Taylor Dayne (born Leslie Wunderman; March 7, 1962) is an American singer, songwriter, and actress. She rose to fame in 1987 after her debut single "Tell It to My Heart". Dayne achieved six additional U.S. top-10 singles, including "Love Will Lead You Back", "With Every Beat of My Heart", "Prove Your Love", and "I'll Always Love You".

Dayne has received two Grammy Award nominations, and has won an American Music Award, and multiple New York Music Awards. She has also received New York Hall of Fame honors and was ranked number 18 on Rolling Stone'''s list of the best female dance artists of all time. In December 2016, Billboard magazine ranked her the 28th most successful dance artist of all time.

Singing and acting career
Early success
Taylor Dayne, whose birth name is Leslie Wunderman, was born in Manhattan, New York City, New York, United States, and lived briefly in another borough, The Bronx, until her family moved to Long Island when she was two years old. She began singing professionally after graduating from high school in Baldwin, Nassau County, New York, singing in little-known rock bands such as Felony and Next. She began singing solo after finishing college and, under the name Les Lee, recorded two dance singles, "I'm The One You Want" (1985) and "Tell Me Can You Love Me" (1986), which were released on New York indie label Mega Bolt.

========================================

_GIVEN EXERCISE A_
Summarize the text about Taylor Dayne in two sentences.
_GIVEN EXERCISE B_
According to the text on Taylor Dayne, what name did she use when she recorded "I'm The One You Want" and "Tell Me Can You Love Me"?
The material has no connection to the text about Taylor Dayne.

[Collected data]
========================================

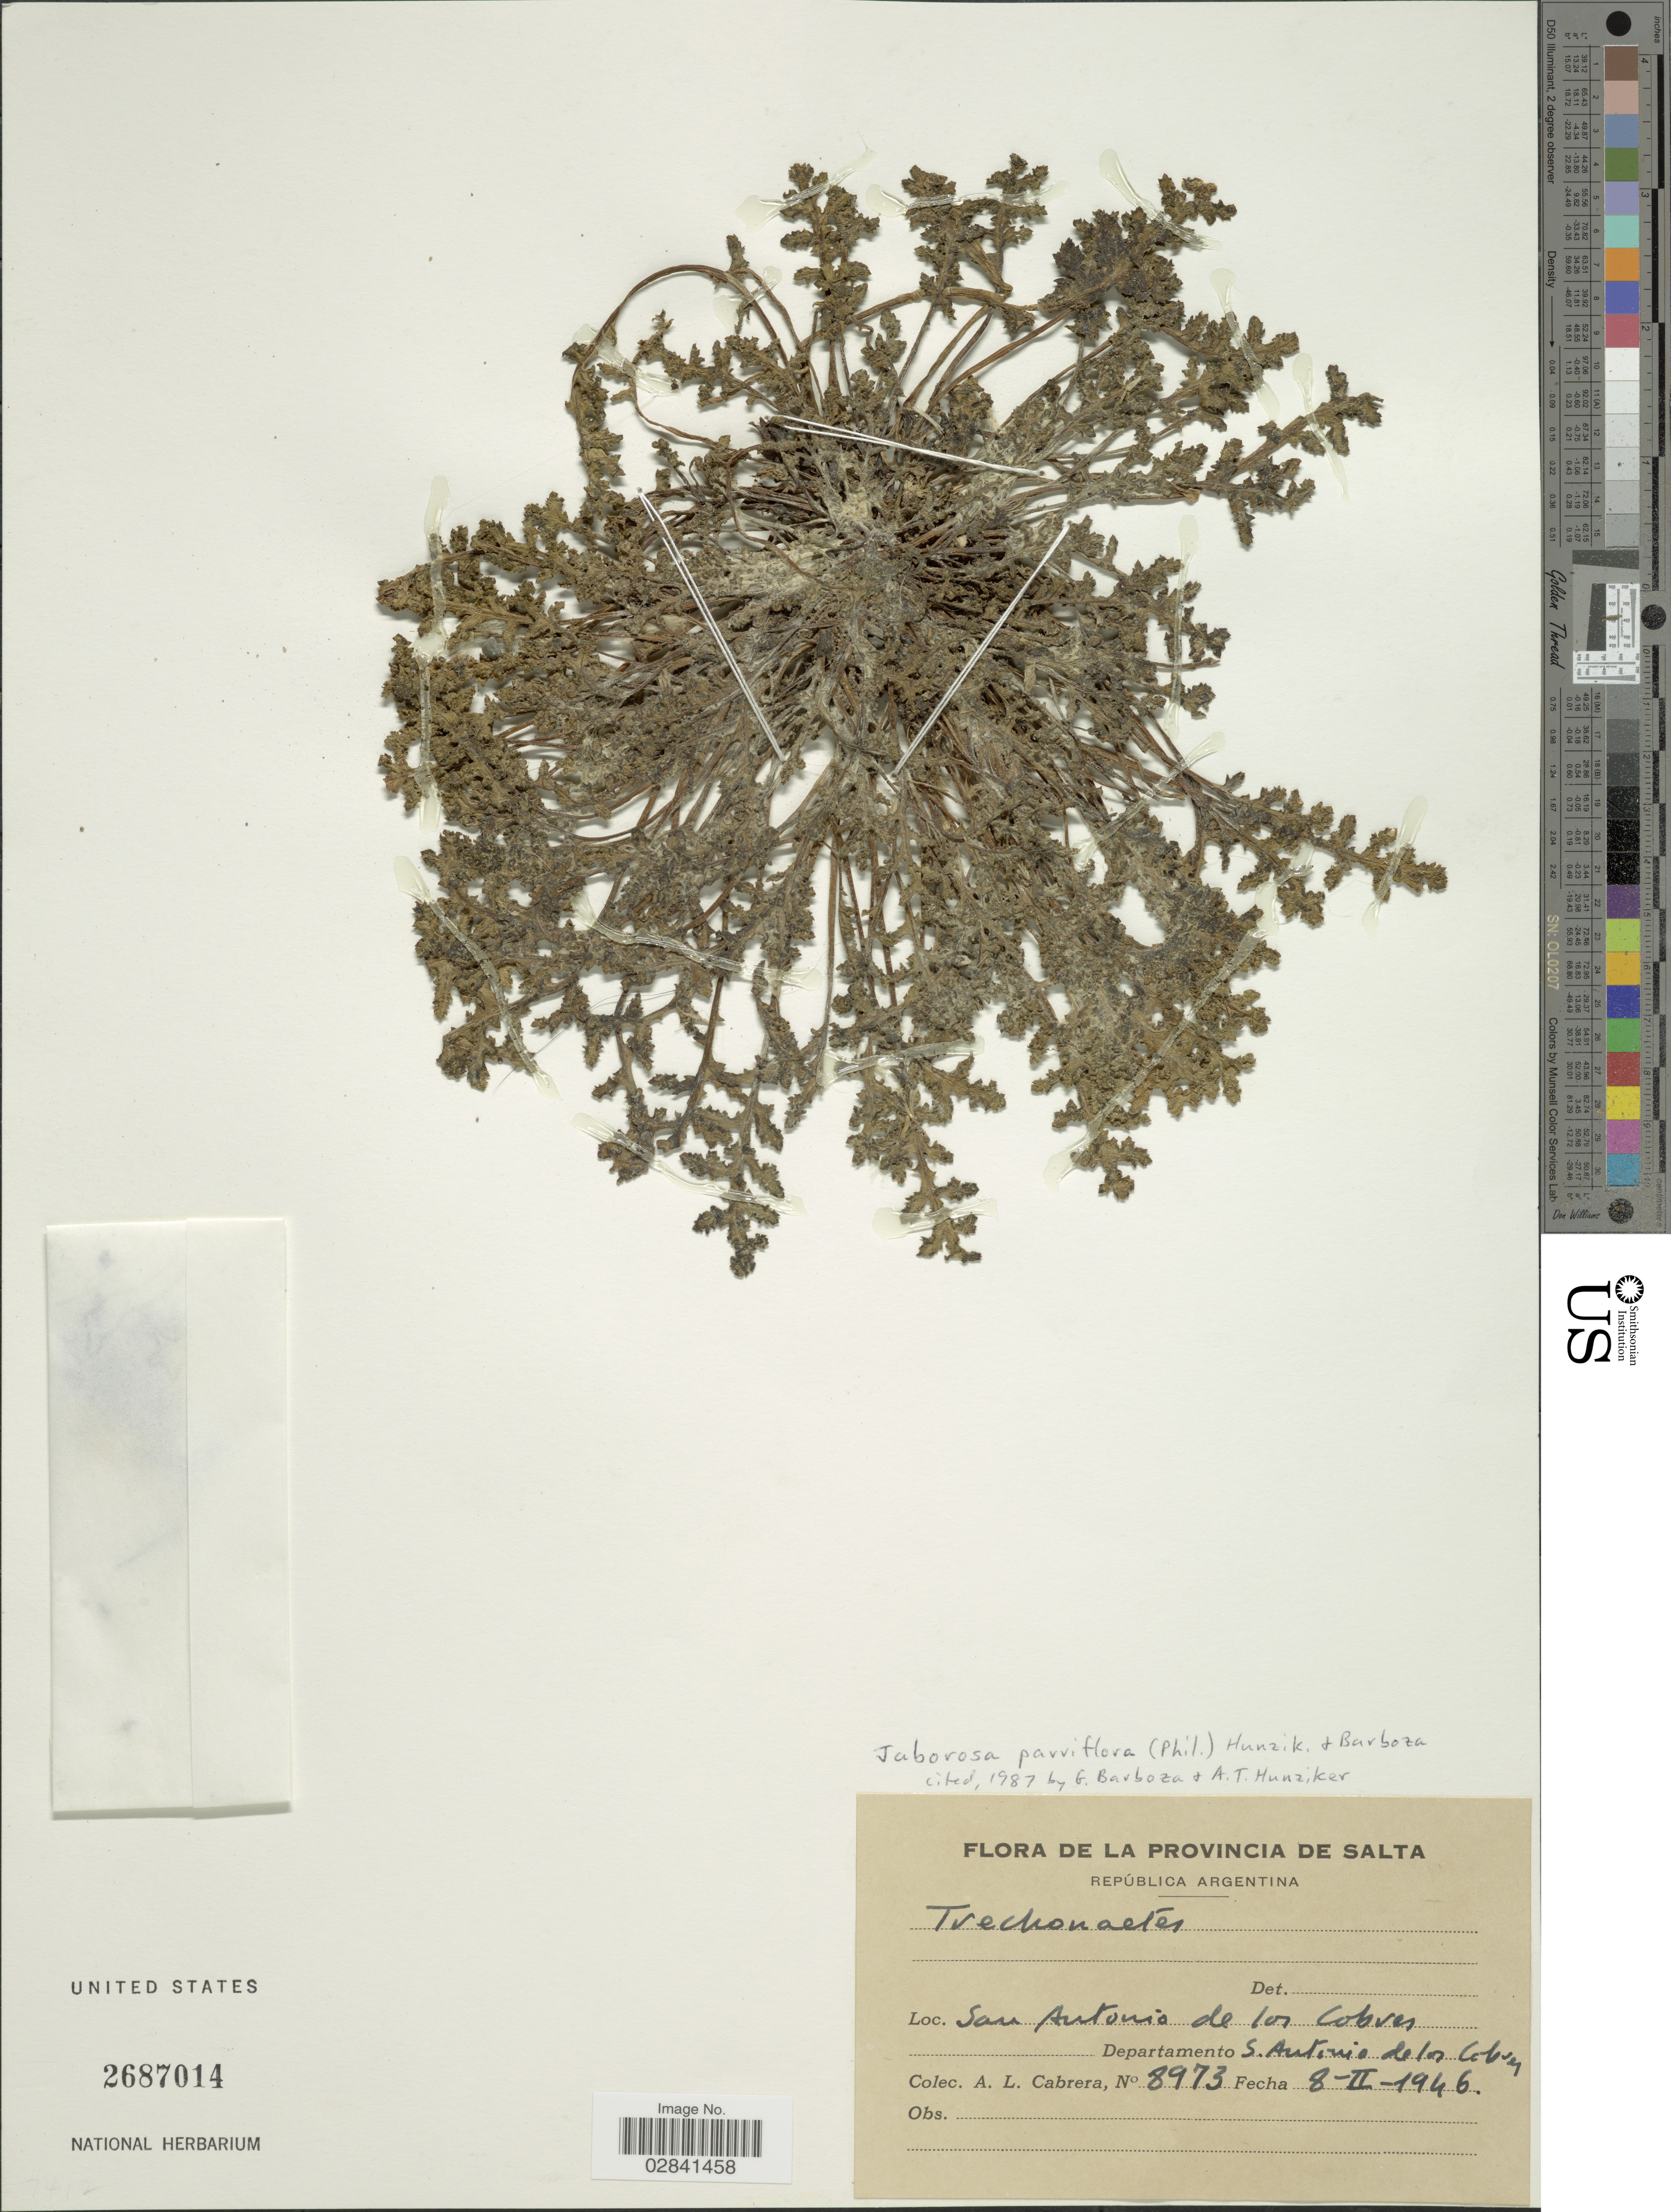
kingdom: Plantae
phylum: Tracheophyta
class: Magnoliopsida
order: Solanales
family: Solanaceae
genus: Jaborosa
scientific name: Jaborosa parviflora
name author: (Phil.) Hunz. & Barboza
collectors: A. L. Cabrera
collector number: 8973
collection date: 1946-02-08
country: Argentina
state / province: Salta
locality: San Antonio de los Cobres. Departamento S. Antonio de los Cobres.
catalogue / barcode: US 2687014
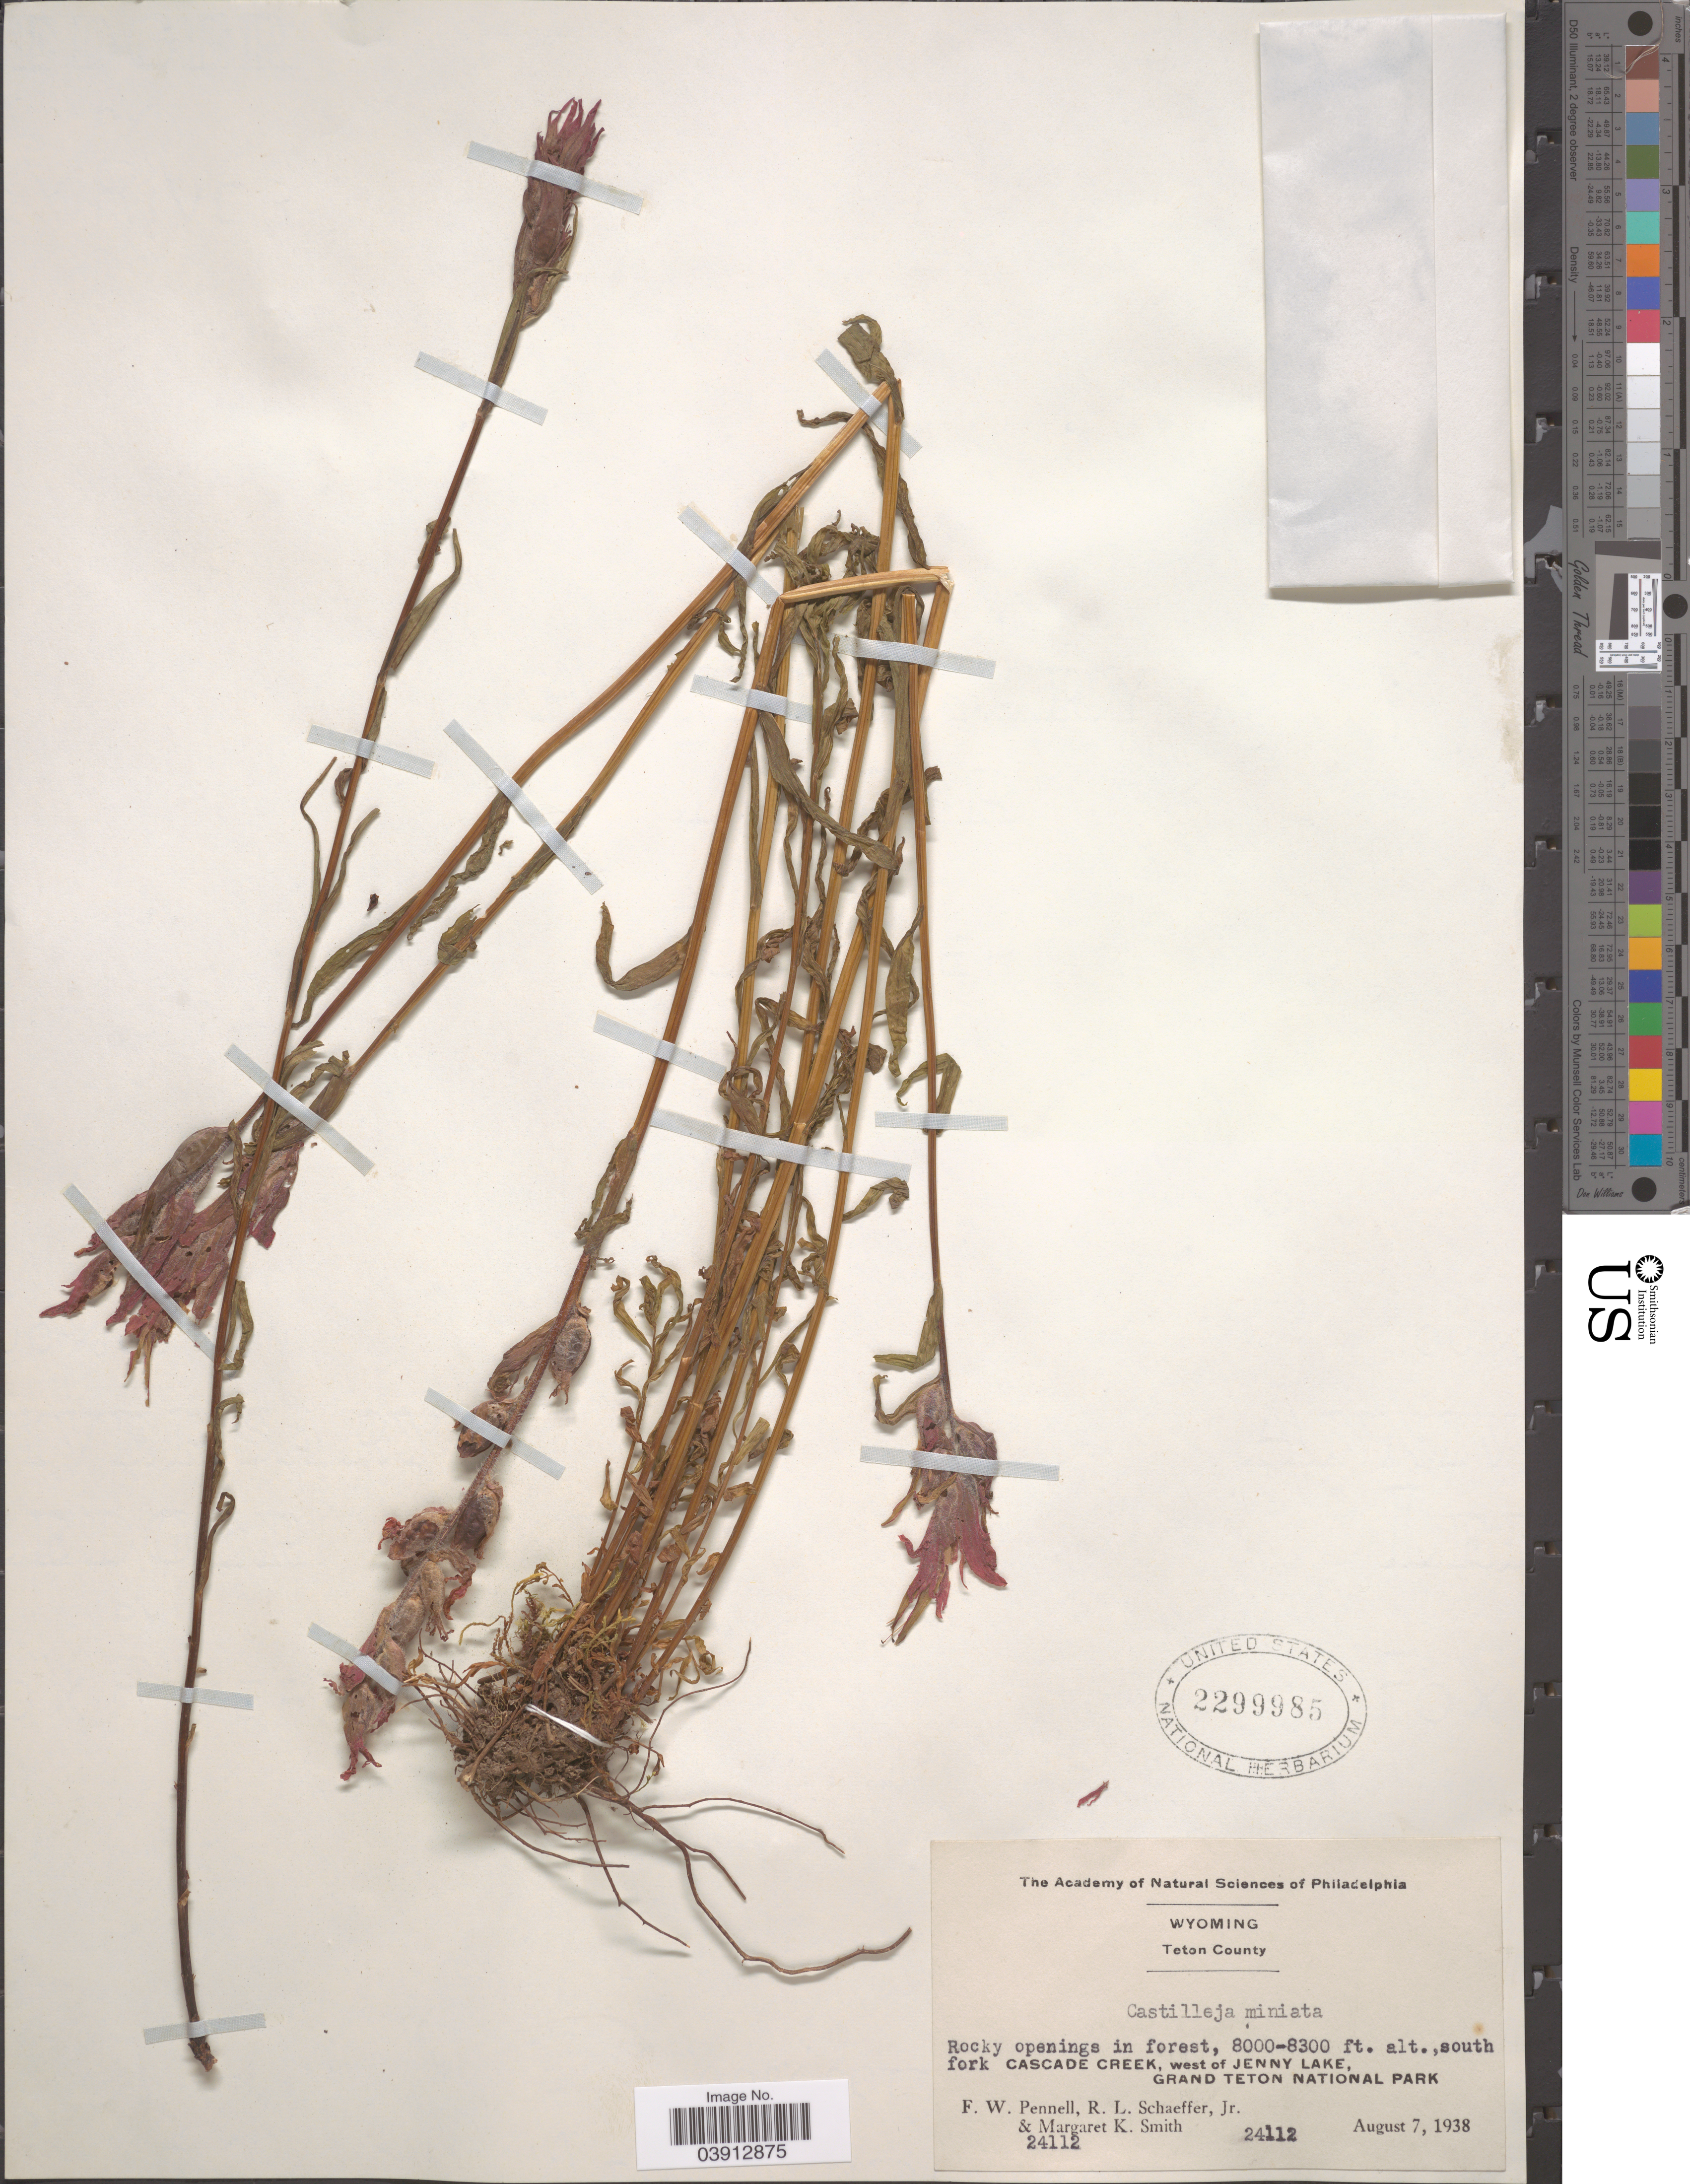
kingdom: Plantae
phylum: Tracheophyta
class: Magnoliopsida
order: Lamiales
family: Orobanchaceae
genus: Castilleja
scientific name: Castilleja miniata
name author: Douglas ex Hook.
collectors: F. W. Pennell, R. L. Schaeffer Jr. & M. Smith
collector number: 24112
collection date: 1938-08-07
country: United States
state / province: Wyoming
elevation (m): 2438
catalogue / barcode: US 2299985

========================================

_TASK SOLUTION A_
Taylor Dayne, born Leslie Wunderman in 1962, is an American singer, songwriter, and actress who rose to fame in 1987 with her debut single "Tell It to My Heart" and went on to six more U.S. top-10 singles. She has received two Grammy Award nominations and won an American Music Award, and before her solo fame she sang in rock bands and recorded two dance singles under the name Les Lee.

_TASK SOLUTION B_
Les Lee.